As a child who liked to draw, Bellows had felt alienated from his peers, but that began to evaporate over the summer of 1892 when regulars at the sandlot at the end of his street let George, then 10, keep score and write accounts of their baseball games. He soon became general manager of the team, and by 15 he had taken up residency as its shortstop. The Indianapolis Hoosiers of the Western Association tried to sign him out of high school, but he enrolled at Ohio State (photo, above), where he starred for the basketball team and earned baseball letters as a sophomore and junior. Then, in 1904, he dropped out, spurning the interest of the Cincinnati Reds to enroll at the New York School of Art.
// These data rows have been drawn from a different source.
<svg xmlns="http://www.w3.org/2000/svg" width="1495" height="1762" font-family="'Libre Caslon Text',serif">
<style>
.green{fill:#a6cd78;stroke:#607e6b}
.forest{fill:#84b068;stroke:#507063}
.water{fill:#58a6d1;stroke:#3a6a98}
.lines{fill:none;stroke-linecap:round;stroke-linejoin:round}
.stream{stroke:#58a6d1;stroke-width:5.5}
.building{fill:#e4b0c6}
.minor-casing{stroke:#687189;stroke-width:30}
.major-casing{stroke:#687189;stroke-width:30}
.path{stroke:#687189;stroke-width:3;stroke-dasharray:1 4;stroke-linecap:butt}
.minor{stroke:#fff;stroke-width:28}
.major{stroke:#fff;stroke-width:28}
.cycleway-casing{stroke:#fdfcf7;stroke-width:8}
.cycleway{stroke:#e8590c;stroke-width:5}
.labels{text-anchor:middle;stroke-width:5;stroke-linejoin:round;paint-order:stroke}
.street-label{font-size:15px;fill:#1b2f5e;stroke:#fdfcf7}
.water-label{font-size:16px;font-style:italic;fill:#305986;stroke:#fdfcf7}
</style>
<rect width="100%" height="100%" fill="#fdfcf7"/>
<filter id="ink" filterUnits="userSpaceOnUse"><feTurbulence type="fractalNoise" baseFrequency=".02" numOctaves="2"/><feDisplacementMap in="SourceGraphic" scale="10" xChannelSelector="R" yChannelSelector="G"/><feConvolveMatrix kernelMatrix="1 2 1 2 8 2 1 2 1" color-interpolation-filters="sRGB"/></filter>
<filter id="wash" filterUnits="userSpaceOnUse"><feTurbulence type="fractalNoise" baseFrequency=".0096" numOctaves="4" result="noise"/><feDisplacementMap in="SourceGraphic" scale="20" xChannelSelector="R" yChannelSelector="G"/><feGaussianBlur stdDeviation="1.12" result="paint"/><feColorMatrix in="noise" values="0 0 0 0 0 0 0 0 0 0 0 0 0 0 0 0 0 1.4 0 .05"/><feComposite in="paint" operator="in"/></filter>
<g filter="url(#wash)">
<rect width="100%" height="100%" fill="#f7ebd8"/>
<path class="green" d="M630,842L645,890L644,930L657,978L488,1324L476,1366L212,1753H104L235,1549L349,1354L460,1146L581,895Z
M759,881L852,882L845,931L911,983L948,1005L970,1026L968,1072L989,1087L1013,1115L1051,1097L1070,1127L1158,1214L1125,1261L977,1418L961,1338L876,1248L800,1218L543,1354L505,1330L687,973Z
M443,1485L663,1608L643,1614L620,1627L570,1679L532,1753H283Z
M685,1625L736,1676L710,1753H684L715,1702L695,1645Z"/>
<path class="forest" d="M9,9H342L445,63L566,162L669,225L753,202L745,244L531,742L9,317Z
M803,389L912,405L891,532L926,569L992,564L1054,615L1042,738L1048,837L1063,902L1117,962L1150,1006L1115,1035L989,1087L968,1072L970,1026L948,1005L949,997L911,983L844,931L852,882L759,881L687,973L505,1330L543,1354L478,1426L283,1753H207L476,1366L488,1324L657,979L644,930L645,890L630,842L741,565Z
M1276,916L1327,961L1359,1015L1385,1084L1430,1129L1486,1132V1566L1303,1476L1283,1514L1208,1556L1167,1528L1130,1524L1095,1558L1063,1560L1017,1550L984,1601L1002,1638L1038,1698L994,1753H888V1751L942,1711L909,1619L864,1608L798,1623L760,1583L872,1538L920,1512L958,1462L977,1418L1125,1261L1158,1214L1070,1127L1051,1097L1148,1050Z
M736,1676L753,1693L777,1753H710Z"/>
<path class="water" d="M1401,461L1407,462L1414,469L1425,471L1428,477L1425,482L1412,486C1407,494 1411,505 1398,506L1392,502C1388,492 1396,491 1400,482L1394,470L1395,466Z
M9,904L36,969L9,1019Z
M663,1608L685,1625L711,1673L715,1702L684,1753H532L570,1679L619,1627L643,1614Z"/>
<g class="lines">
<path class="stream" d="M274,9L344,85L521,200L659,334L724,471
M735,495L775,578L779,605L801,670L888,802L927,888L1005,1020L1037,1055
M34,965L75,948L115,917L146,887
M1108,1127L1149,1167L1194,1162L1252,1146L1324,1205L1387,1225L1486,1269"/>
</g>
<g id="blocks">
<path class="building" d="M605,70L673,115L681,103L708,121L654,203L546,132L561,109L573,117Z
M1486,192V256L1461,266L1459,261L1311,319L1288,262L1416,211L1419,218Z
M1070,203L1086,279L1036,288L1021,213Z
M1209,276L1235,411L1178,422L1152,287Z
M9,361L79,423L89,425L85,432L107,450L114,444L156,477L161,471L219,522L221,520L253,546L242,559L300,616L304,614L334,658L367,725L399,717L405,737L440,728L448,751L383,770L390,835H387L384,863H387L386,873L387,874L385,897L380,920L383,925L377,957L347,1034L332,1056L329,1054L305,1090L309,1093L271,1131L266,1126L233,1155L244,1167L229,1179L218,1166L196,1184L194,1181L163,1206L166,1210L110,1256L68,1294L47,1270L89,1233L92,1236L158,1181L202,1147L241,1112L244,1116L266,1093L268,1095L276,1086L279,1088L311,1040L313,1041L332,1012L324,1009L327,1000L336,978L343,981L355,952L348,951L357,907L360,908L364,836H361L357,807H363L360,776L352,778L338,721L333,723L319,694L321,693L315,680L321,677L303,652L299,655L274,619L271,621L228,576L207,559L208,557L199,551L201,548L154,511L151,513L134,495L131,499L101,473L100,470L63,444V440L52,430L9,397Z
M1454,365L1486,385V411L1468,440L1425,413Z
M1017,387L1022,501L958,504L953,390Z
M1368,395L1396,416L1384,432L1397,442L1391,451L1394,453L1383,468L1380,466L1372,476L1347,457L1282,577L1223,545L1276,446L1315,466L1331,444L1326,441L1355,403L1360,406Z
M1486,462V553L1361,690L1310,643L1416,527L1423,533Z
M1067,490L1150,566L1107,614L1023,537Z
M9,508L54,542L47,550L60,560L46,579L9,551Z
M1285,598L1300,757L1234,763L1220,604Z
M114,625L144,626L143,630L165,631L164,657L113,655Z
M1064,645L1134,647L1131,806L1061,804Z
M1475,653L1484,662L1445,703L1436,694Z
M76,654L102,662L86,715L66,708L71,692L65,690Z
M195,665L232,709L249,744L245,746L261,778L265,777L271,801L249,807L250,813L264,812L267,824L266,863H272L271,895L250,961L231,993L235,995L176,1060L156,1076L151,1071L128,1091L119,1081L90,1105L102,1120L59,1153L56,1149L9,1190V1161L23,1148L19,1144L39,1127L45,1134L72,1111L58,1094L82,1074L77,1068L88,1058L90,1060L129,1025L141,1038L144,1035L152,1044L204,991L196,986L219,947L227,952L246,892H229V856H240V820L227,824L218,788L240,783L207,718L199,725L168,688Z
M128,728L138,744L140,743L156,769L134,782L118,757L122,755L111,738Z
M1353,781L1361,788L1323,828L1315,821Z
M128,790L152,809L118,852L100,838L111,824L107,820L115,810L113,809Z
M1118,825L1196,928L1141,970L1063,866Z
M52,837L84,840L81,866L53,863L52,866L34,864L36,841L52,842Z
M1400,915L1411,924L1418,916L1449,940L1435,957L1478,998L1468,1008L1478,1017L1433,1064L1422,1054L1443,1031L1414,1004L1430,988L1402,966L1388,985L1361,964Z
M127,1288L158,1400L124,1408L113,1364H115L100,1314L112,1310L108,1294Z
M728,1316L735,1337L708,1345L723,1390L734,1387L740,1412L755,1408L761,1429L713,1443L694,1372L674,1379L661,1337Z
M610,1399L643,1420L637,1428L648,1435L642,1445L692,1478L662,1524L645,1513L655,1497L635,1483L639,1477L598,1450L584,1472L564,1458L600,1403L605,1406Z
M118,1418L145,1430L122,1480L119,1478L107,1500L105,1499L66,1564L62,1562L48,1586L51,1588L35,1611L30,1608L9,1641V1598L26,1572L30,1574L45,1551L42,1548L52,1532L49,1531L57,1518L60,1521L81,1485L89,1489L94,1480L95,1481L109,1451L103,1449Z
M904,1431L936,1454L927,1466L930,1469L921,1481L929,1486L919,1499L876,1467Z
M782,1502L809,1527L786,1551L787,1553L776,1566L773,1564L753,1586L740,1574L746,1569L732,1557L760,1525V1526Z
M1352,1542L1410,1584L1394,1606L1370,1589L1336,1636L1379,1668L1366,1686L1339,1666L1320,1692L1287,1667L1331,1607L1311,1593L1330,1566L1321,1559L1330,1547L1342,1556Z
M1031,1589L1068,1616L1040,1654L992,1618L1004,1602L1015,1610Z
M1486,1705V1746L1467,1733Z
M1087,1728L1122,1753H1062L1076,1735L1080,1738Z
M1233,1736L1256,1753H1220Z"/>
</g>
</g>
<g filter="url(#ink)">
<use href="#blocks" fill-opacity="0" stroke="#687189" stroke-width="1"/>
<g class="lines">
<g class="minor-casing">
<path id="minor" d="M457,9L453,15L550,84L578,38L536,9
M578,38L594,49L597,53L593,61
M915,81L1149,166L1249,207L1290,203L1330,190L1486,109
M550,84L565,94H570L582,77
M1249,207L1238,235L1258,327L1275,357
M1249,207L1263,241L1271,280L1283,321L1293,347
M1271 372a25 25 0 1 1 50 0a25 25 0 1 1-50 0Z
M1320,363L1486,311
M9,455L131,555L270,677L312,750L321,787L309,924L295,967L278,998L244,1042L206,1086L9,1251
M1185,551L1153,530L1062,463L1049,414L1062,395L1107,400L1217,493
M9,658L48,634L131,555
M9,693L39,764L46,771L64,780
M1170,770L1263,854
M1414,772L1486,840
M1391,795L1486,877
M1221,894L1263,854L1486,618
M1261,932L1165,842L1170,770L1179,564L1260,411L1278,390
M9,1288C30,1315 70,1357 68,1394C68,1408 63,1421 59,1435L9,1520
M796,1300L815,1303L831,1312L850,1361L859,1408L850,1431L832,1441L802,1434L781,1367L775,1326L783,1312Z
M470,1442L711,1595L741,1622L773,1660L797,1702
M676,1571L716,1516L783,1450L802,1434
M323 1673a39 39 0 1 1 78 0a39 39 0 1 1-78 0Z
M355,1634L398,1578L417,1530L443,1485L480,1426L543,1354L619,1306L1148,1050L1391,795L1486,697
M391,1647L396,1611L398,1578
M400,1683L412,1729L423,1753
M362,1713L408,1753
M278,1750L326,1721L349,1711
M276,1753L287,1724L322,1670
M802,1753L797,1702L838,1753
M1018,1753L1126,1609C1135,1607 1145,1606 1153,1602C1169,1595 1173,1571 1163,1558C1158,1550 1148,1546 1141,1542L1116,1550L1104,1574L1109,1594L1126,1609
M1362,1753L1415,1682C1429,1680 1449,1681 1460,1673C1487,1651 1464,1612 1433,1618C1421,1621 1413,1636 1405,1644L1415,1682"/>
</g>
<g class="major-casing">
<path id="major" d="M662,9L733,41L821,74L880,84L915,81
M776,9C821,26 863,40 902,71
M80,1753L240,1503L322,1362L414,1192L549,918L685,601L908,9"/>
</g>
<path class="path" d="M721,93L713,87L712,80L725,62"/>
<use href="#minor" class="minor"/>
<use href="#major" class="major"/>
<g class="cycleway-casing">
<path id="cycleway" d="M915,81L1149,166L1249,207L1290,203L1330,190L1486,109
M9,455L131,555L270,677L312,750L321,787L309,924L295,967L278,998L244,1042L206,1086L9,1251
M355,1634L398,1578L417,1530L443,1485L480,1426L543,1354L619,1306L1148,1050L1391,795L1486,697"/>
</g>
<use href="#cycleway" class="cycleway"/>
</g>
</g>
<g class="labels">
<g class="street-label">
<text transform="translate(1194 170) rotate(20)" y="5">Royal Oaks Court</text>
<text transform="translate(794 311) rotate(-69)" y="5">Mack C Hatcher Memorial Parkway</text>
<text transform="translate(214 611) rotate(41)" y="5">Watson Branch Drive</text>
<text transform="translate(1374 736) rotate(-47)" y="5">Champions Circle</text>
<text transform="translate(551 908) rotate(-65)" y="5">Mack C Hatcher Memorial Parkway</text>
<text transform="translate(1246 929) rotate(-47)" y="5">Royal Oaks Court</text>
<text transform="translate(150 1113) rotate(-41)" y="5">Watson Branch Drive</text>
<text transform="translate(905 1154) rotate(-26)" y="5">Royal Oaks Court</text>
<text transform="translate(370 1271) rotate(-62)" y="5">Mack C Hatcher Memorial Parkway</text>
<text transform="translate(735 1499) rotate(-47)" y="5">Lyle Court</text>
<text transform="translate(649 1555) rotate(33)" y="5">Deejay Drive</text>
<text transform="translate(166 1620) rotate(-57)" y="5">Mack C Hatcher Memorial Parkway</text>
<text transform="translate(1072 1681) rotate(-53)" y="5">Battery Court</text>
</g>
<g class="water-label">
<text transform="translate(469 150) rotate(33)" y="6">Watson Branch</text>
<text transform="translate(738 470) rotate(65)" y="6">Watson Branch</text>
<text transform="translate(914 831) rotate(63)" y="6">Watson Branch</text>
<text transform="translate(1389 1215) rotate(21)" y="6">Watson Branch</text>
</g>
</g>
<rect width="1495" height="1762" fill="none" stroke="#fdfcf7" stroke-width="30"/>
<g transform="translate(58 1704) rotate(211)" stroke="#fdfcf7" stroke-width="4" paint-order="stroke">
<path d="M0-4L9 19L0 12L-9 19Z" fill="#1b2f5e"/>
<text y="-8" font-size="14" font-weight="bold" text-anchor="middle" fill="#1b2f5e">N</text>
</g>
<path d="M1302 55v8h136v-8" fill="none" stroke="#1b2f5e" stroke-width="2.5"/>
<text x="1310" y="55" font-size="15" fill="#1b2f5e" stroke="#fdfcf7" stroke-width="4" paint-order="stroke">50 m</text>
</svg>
The young man who arrived in Manhattan was 6'2", with a baritone voice and an ambling grace. The vitality with which Bellows would work, play and engage in the debates swirling around his craft during two decades at the center of the New York art scene spoke to his beginnings as an athlete. "We discussed everything from Ty Cobb to El Greco," recalled fellow painter Eugene Speicher.

Semipro wages of $5 to $10 a game from a baseball team, the Brooklyn Howards, and a basketball club, the New York Colonials, helped relieve the young artist's penury. Yet in team pictures Bellows is often at the periphery; even as a participant, he seemed to seek the vantage point of the observer. He would find creative force in that transactional space between fan and athlete.

Bellows himself negotiated that passage in part because of an accident of Manhattan geography. Close to his studio at 65th and Broadway, former pro boxer "Sailor" Tom Sharkey staged bouts in the back room of his saloon. Public boxing was then permitted only in "private clubs" like Sharkey's, which required everyone to become a member, if only for the evening. Here was the sport stripped bare: weight classes be damned, doctors rarely at ringside and referees disinclined to step in until the audience's bloodlust had been sated.

On June 10, George Bellows, the first comprehensive retrospective of his work in 30 years, opens at the National Gallery of Art in Washington, D.C., with further stops at New York's Metropolitan Museum of Art in the fall and London's Royal Academy of Arts next spring. "These are the greatest sporting images in American art," curator Charles Brock says of Bellows's boxing work, which includes six oils and scores of lithographs and drawings. "Bellows is an intensely serious and ambitious artist speaking to the entire history of art. His work can appeal on a popular level but aspires to the highest place in the culture."